Yaşlı kadının dedikleri Cemile Hanımın kalbine dokunmuştu.
-"Bizde sizi çok seviyoruz Gülizar hanımcım çok emeğiniz var üzerimde ama artık orda çalışmak doğru olmaz Ömer beyin yaptığından sonra."
-" Cemile teyze nolur hemen karar verme."
Zeynebin içeri girmesiyle hanımların konuşması bölündü.Ezo çayları koyması için köşedeki sehpaları  alıp annesiyle Cemile hanımın önüne koydu.Zeynep Ezonu koyduğu sehpalara çayları ve dün yaptığı keki  yerleştirdi.
Tam o sırada dış kapının çaldığını duyan genç kız kapıya bakmak için ayaklandı.

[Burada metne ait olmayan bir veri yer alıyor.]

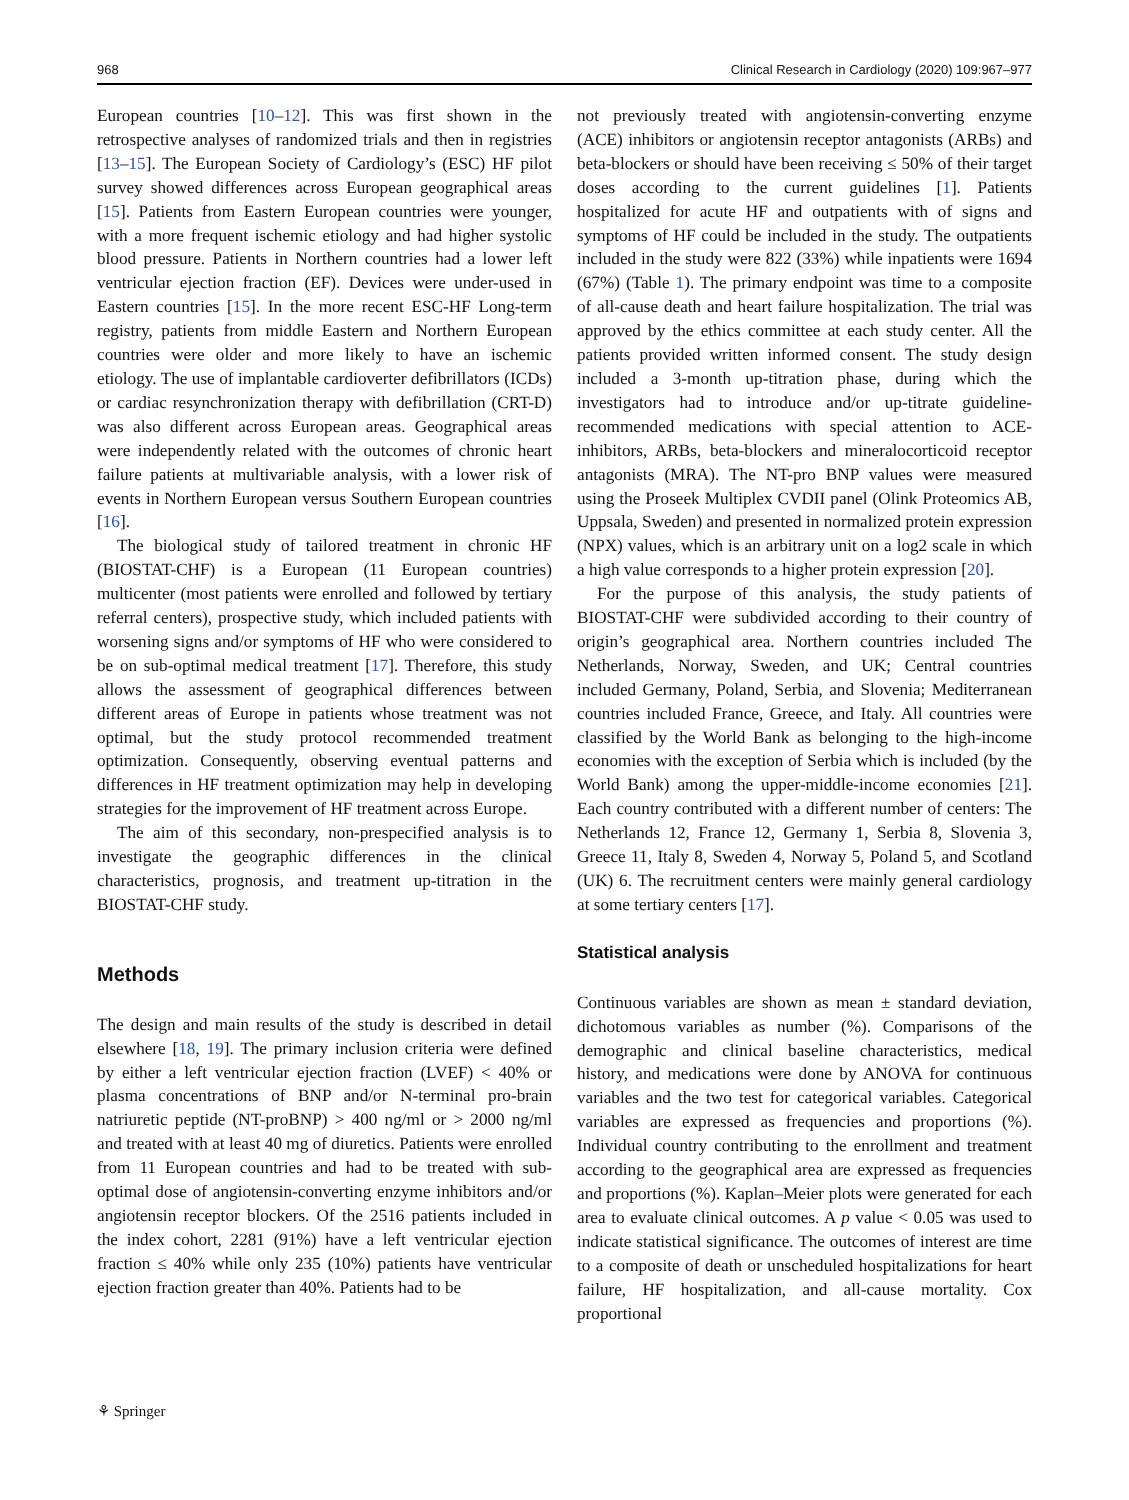968 Clinical Research in Cardiology (2020) 109:967–977
European countries [10–12]. This was first shown in the retrospective analyses of randomized trials and then in registries [13–15]. The European Society of Cardiology’s (ESC) HF pilot survey showed differences across European geographical areas [15]. Patients from Eastern European countries were younger, with a more frequent ischemic etiology and had higher systolic blood pressure. Patients in Northern countries had a lower left ventricular ejection fraction (EF). Devices were under-used in Eastern countries [15]. In the more recent ESC-HF Long-term registry, patients from middle Eastern and Northern European countries were older and more likely to have an ischemic etiology. The use of implantable cardioverter defibrillators (ICDs) or cardiac resynchronization therapy with defibrillation (CRT-D) was also different across European areas. Geographical areas were independently related with the outcomes of chronic heart failure patients at multivariable analysis, with a lower risk of events in Northern European versus Southern European countries [16].
The biological study of tailored treatment in chronic HF (BIOSTAT-CHF) is a European (11 European countries) multicenter (most patients were enrolled and followed by tertiary referral centers), prospective study, which included patients with worsening signs and/or symptoms of HF who were considered to be on sub-optimal medical treatment [17]. Therefore, this study allows the assessment of geographical differences between different areas of Europe in patients whose treatment was not optimal, but the study protocol recommended treatment optimization. Consequently, observing eventual patterns and differences in HF treatment optimization may help in developing strategies for the improvement of HF treatment across Europe.
The aim of this secondary, non-prespecified analysis is to investigate the geographic differences in the clinical characteristics, prognosis, and treatment up-titration in the BIOSTAT-CHF study.
Methods
The design and main results of the study is described in detail elsewhere [18, 19]. The primary inclusion criteria were defined by either a left ventricular ejection fraction (LVEF) < 40% or plasma concentrations of BNP and/or N-terminal pro-brain natriuretic peptide (NT-proBNP) > 400 ng/ml or > 2000 ng/ml and treated with at least 40 mg of diuretics. Patients were enrolled from 11 European countries and had to be treated with sub-optimal dose of angiotensin-converting enzyme inhibitors and/or angiotensin receptor blockers. Of the 2516 patients included in the index cohort, 2281 (91%) have a left ventricular ejection fraction ≤ 40% while only 235 (10%) patients have ventricular ejection fraction greater than 40%. Patients had to be
not previously treated with angiotensin-converting enzyme (ACE) inhibitors or angiotensin receptor antagonists (ARBs) and beta-blockers or should have been receiving ≤ 50% of their target doses according to the current guidelines [1]. Patients hospitalized for acute HF and outpatients with of signs and symptoms of HF could be included in the study. The outpatients included in the study were 822 (33%) while inpatients were 1694 (67%) (Table 1). The primary endpoint was time to a composite of all-cause death and heart failure hospitalization. The trial was approved by the ethics committee at each study center. All the patients provided written informed consent. The study design included a 3-month up-titration phase, during which the investigators had to introduce and/or up-titrate guideline-recommended medications with special attention to ACE-inhibitors, ARBs, beta-blockers and mineralocorticoid receptor antagonists (MRA). The NT-pro BNP values were measured using the Proseek Multiplex CVDII panel (Olink Proteomics AB, Uppsala, Sweden) and presented in normalized protein expression (NPX) values, which is an arbitrary unit on a log2 scale in which a high value corresponds to a higher protein expression [20].
For the purpose of this analysis, the study patients of BIOSTAT-CHF were subdivided according to their country of origin’s geographical area. Northern countries included The Netherlands, Norway, Sweden, and UK; Central countries included Germany, Poland, Serbia, and Slovenia; Mediterranean countries included France, Greece, and Italy. All countries were classified by the World Bank as belonging to the high-income economies with the exception of Serbia which is included (by the World Bank) among the upper-middle-income economies [21]. Each country contributed with a different number of centers: The Netherlands 12, France 12, Germany 1, Serbia 8, Slovenia 3, Greece 11, Italy 8, Sweden 4, Norway 5, Poland 5, and Scotland (UK) 6. The recruitment centers were mainly general cardiology at some tertiary centers [17].
Statistical analysis
Continuous variables are shown as mean ± standard deviation, dichotomous variables as number (%). Comparisons of the demographic and clinical baseline characteristics, medical history, and medications were done by ANOVA for continuous variables and the two test for categorical variables. Categorical variables are expressed as frequencies and proportions (%). Individual country contributing to the enrollment and treatment according to the geographical area are expressed as frequencies and proportions (%). Kaplan–Meier plots were generated for each area to evaluate clinical outcomes. A p value < 0.05 was used to indicate statistical significance. The outcomes of interest are time to a composite of death or unscheduled hospitalizations for heart failure, HF hospitalization, and all-cause mortality. Cox proportional
⚘ Springer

Kapıyı açtığında karşısında gördüğü Ömer Ali'yle şaşırdı.Hemen kendine gelip sert bir ifadeyle;
-"Senin burda ne işin var " dedi.
-"Biraz konuşabilir miyiz Zeynep "
-"Konusacak birşey kalmadı diye düşünüyorum.Herseyi dün söyledin zaten."
"-Haklısın ama dinle beni".
-"Sen beni dinlemiş miydin ki ben seni dinleyeyim".
Zeynebin bu tavrı karşısında ufaktan sinirlenen adam;
-"Ya özür dilemek istiyorum ama sen buna fırsat vermiyorsun."dedi.
-"Bu kadar kolay yani.Önce iftira at sonra özür dile ne güzel iş ya".
-"Haklısın kendimi nasıl..."
Semih in gelmesiyle cümlesi yarıda kesildi genç adamın.
-"Noluyor burda.Sen kimsin?"
Abisinin sesiyle irkilen genc kız ne yapacağını şaşırdı olanlardan abisinin haberi olsun istemiyordu.
"-Hiç ağabey Gülizar Teyzenin oğlu hani çalıstğmz konağın hanımı olan.Annesini ve kardeşini almaya..
Genc kızın lafı Ömer in araya girmesiyle kesildi.
-"Ben Ömer Eroğlu"
Ömerin kendinden emin tavrı Semih in dikkatini çekmisti.Karşısındaki adamın uzattığı eli sıkarak;
"-Bende Semih Arslan".
Semih de en az Ömer kadar kendinden emin konuşmuştu.İki adamın birbirlerine bakışları kısa sürdü.
"-Ömer oğlum ne işin var senin burda?
"-Sizi almaya geldim ana"
Semihim süphelenmemesi için gerçeği gizleyen Ömer annesini ve kardeşini de alıp konağa döndü.